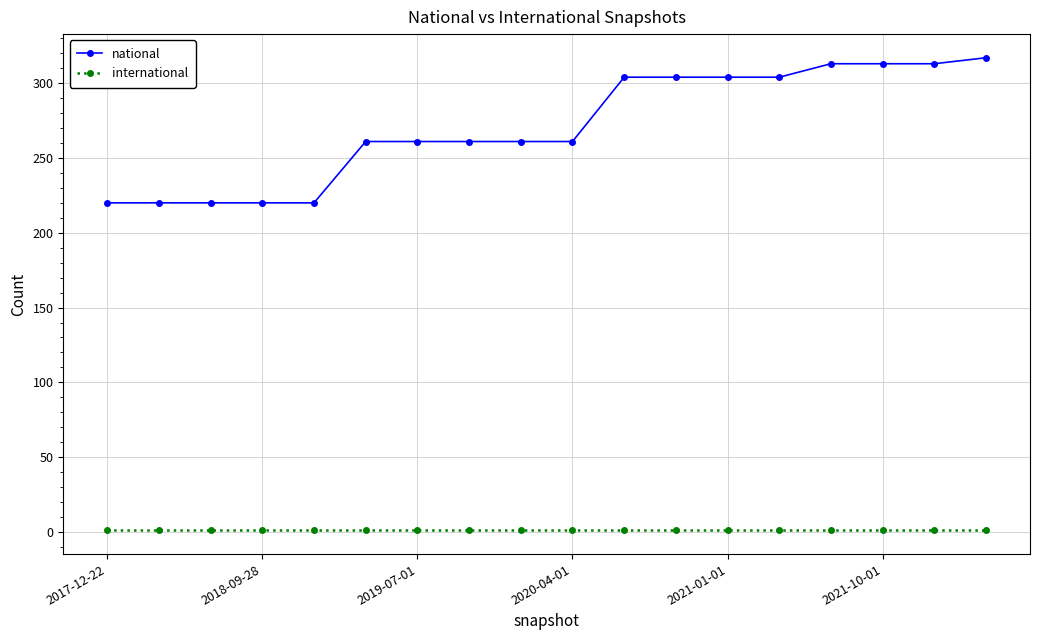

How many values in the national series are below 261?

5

* * *

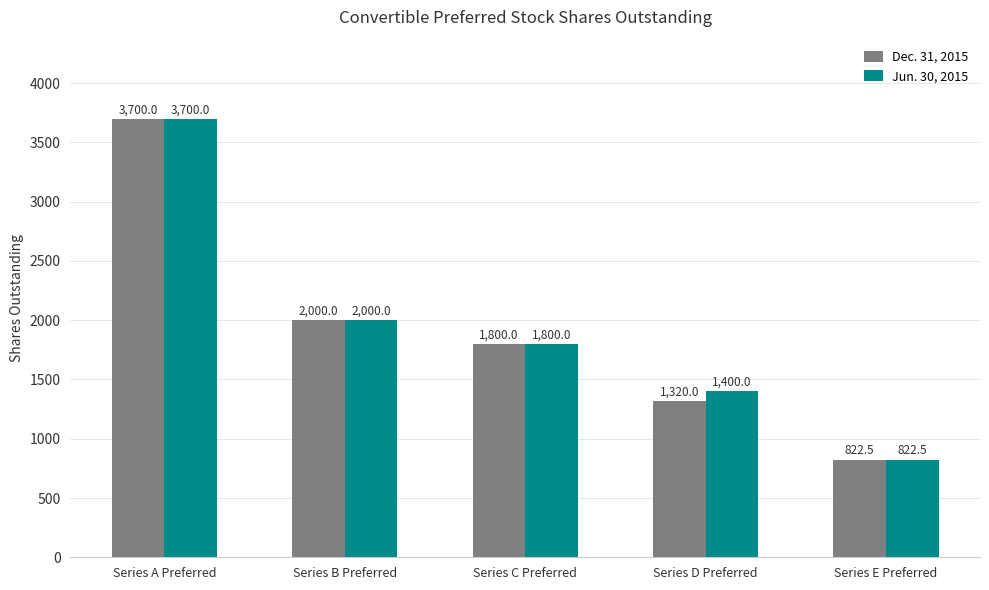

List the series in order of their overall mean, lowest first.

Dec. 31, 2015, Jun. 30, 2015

---

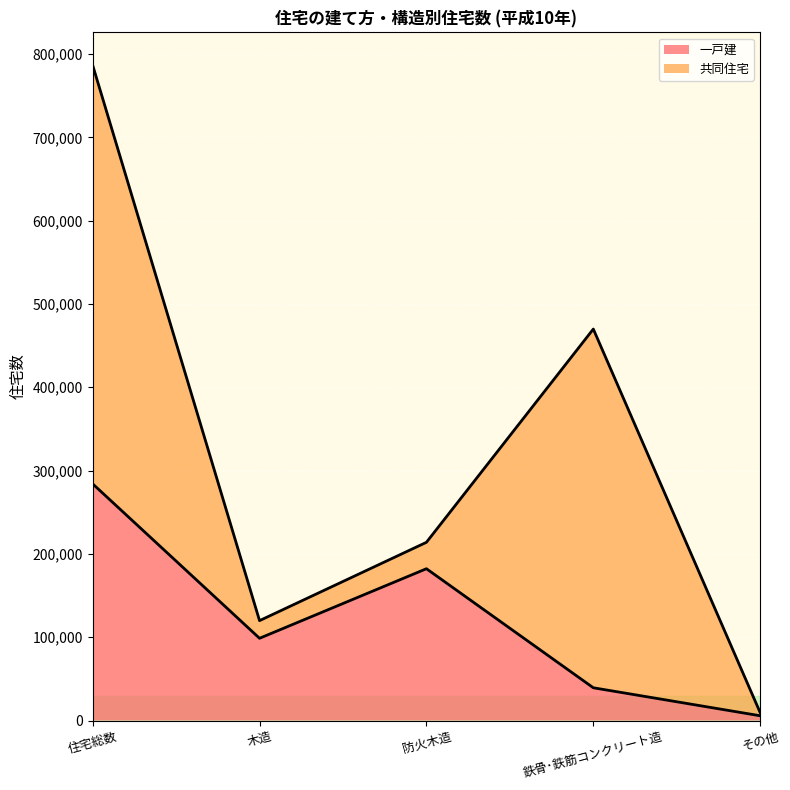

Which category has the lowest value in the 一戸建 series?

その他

▶ **TASK REQUIREMENTS**
Show each line above in which the word "lowest" appears.

▶ **FINAL ANSWER**
List the series in order of their overall mean, lowest first.
Which category has the lowest value in the 一戸建 series?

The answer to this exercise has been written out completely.